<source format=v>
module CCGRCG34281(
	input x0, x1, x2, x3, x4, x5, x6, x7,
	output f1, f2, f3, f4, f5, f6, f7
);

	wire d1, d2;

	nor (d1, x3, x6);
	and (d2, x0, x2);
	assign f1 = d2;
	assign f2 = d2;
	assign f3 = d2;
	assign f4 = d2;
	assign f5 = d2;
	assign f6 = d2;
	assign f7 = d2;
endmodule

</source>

○ ○ ○ ○

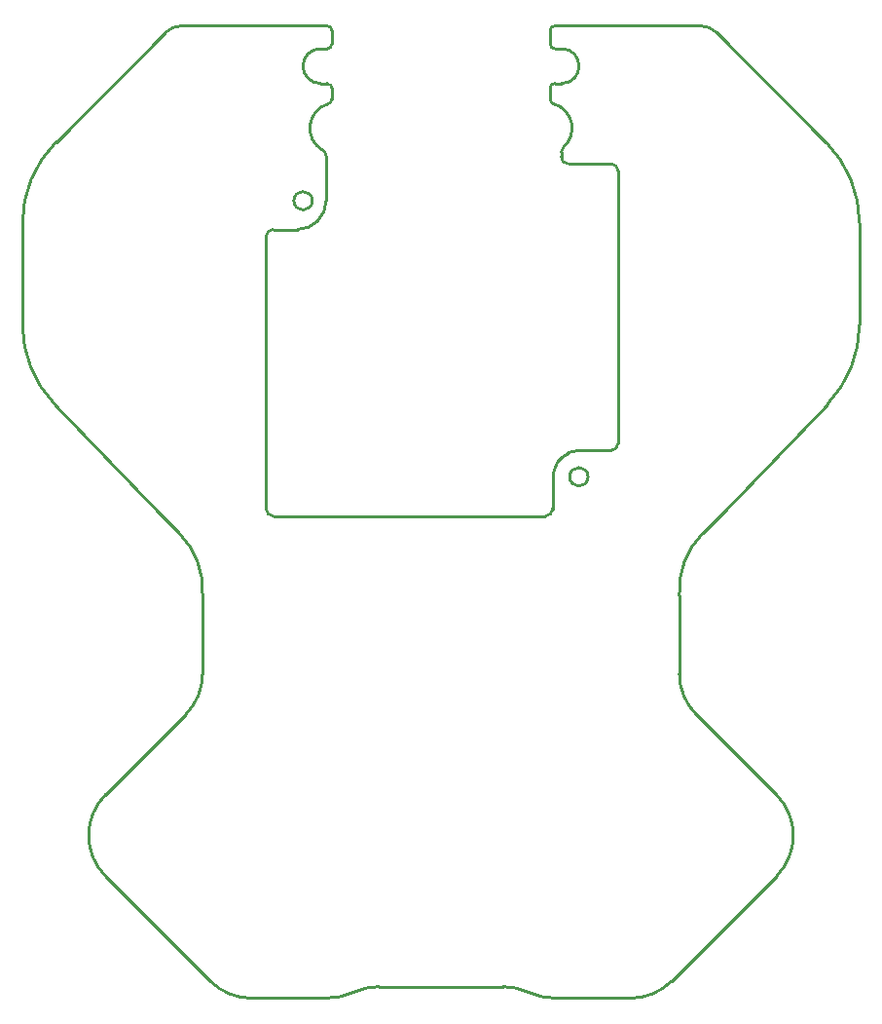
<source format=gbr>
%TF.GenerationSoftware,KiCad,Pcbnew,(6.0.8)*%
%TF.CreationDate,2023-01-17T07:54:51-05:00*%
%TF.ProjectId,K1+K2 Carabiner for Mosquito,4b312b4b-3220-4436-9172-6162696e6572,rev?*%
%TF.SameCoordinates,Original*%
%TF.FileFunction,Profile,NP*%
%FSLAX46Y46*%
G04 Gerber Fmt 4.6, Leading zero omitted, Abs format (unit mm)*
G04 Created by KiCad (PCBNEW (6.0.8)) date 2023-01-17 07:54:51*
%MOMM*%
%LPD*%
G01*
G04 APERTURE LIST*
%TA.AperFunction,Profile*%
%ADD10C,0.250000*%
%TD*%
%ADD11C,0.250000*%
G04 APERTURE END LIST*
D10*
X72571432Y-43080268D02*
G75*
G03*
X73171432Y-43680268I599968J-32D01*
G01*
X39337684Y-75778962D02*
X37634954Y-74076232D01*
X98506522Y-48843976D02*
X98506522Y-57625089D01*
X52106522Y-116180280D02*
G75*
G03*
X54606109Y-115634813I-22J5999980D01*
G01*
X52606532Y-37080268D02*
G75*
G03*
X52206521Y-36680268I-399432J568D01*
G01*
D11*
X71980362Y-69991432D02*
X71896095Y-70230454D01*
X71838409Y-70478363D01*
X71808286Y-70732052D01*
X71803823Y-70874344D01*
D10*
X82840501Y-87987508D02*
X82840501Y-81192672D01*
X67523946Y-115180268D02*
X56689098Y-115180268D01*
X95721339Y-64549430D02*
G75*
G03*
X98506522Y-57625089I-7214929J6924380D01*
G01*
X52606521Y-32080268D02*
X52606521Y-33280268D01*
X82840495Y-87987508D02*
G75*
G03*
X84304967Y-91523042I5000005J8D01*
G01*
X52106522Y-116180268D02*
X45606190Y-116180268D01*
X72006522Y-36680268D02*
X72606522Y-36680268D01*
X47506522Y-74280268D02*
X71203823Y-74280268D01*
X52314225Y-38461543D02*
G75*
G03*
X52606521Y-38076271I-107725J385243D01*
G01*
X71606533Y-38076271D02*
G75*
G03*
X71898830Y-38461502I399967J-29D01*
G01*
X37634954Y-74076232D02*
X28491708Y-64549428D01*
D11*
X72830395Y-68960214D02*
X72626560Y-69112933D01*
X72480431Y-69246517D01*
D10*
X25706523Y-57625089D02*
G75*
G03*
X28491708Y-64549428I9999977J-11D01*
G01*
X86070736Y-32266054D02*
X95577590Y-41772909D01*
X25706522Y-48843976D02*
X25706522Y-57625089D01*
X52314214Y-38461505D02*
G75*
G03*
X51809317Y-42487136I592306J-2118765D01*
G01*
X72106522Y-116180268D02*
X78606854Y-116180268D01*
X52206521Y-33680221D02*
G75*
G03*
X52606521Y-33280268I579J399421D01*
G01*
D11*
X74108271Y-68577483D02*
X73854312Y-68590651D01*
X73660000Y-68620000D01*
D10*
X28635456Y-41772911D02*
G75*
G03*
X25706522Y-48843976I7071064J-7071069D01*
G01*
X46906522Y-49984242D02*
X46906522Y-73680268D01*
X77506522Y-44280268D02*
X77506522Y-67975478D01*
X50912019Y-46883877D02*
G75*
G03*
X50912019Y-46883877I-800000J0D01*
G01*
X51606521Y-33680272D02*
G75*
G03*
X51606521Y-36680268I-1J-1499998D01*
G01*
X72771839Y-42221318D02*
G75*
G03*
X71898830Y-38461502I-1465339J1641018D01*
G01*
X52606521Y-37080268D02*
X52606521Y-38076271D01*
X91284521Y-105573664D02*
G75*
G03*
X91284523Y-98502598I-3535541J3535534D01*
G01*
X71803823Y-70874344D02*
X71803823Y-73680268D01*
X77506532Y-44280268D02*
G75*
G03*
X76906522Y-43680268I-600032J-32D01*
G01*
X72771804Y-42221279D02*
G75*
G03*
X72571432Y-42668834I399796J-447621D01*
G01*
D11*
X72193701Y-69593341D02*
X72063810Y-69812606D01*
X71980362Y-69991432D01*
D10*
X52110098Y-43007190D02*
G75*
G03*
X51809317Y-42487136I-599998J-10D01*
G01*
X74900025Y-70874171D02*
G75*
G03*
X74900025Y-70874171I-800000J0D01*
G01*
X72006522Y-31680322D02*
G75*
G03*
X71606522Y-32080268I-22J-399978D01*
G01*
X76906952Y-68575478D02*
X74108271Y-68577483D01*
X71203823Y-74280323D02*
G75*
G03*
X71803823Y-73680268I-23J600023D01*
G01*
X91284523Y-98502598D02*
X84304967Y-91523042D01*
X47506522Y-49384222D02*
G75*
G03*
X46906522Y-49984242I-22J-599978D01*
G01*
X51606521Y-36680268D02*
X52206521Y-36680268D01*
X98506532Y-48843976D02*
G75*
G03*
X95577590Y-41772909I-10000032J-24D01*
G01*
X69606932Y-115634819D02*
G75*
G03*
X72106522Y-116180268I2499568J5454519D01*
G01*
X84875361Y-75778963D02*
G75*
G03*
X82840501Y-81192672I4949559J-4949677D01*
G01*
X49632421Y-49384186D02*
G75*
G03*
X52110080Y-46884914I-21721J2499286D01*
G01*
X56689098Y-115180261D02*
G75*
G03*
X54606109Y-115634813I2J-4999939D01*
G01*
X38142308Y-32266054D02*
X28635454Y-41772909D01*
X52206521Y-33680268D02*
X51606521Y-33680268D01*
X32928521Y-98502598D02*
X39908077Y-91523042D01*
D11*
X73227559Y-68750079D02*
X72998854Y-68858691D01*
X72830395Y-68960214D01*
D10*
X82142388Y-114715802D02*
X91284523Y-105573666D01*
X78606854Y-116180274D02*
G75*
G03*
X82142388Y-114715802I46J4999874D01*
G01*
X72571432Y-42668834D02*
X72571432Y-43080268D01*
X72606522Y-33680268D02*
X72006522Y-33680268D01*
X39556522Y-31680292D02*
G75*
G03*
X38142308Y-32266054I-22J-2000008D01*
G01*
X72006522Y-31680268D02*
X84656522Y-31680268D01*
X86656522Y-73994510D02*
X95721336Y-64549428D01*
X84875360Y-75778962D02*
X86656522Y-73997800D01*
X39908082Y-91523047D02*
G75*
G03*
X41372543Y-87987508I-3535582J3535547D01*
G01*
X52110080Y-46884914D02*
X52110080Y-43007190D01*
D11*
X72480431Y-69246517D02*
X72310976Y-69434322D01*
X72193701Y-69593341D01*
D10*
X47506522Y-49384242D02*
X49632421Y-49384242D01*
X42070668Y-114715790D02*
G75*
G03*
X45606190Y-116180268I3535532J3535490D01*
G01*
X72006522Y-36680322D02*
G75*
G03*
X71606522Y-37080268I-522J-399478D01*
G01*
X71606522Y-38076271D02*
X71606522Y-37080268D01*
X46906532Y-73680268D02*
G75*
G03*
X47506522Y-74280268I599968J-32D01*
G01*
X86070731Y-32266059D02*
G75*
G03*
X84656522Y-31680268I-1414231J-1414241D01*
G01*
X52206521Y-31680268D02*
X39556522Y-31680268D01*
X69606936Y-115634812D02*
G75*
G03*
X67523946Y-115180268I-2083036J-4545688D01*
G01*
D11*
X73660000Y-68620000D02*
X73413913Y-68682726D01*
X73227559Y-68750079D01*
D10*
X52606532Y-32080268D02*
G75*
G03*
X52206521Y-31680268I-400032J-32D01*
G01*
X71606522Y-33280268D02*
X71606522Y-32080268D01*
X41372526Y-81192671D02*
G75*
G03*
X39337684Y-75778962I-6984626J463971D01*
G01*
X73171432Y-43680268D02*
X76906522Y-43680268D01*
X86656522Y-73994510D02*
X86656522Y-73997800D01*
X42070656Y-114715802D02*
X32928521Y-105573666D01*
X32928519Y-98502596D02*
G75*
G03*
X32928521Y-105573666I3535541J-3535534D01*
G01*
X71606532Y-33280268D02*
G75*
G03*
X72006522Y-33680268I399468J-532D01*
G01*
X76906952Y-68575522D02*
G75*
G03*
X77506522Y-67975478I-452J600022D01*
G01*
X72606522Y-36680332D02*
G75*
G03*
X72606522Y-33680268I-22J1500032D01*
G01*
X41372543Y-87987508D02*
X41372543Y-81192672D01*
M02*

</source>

○ ○ ○ ○

[EXERCISE DESCRIPTION]
Your task is to transcribe, with no changes, only the lines of the listing above that lie between the line holding "X52206521Y-36680268I-399432J568D01*" and the line holding "X72606522Y-36680268D01*", inclusive.

[ANSWER AREA]
X52206521Y-36680268I-399432J568D01*
G01*
D11*
X71980362Y-69991432D02*
X71896095Y-70230454D01*
X71838409Y-70478363D01*
X71808286Y-70732052D01*
X71803823Y-70874344D01*
D10*
X82840501Y-87987508D02*
X82840501Y-81192672D01*
X67523946Y-115180268D02*
X56689098Y-115180268D01*
X95721339Y-64549430D02*
G75*
G03*
X98506522Y-57625089I-7214929J6924380D01*
G01*
X52606521Y-32080268D02*
X52606521Y-33280268D01*
X82840495Y-87987508D02*
G75*
G03*
X84304967Y-91523042I5000005J8D01*
G01*
X52106522Y-116180268D02*
X45606190Y-116180268D01*
X72006522Y-36680268D02*
X72606522Y-36680268D01*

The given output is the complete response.